REQUIRED WORK>
Rewrite each of the items, substituting "Permit" for every occurrence of "Allowance". Leave all other text unchanged.

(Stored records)
________________________

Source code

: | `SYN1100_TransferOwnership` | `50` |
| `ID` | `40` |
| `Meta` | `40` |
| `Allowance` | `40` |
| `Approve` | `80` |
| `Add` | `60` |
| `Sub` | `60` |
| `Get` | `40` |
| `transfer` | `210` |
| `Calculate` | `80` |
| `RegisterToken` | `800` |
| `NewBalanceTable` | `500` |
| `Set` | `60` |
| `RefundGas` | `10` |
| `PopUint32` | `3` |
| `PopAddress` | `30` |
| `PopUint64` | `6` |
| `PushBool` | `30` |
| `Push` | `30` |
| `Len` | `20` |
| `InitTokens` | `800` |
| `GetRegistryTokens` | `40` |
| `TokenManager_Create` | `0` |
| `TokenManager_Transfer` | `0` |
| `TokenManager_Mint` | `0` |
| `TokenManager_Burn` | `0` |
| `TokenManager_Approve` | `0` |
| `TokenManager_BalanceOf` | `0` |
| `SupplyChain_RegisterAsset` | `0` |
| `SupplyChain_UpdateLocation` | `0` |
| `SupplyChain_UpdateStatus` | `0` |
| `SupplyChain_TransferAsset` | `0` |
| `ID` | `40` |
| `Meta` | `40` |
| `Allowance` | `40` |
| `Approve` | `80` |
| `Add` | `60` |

________________________

EXERCISE SOLUTION>
Source code

: | `SYN1100_TransferOwnership` | `50` |
| `ID` | `40` |
| `Meta` | `40` |
| `Permit` | `40` |
| `Approve` | `80` |
| `Add` | `60` |
| `Sub` | `60` |
| `Get` | `40` |
| `transfer` | `210` |
| `Calculate` | `80` |
| `RegisterToken` | `800` |
| `NewBalanceTable` | `500` |
| `Set` | `60` |
| `RefundGas` | `10` |
| `PopUint32` | `3` |
| `PopAddress` | `30` |
| `PopUint64` | `6` |
| `PushBool` | `30` |
| `Push` | `30` |
| `Len` | `20` |
| `InitTokens` | `800` |
| `GetRegistryTokens` | `40` |
| `TokenManager_Create` | `0` |
| `TokenManager_Transfer` | `0` |
| `TokenManager_Mint` | `0` |
| `TokenManager_Burn` | `0` |
| `TokenManager_Approve` | `0` |
| `TokenManager_BalanceOf` | `0` |
| `SupplyChain_RegisterAsset` | `0` |
| `SupplyChain_UpdateLocation` | `0` |
| `SupplyChain_UpdateStatus` | `0` |
| `SupplyChain_TransferAsset` | `0` |
| `ID` | `40` |
| `Meta` | `40` |
| `Permit` | `40` |
| `Approve` | `80` |
| `Add` | `60` |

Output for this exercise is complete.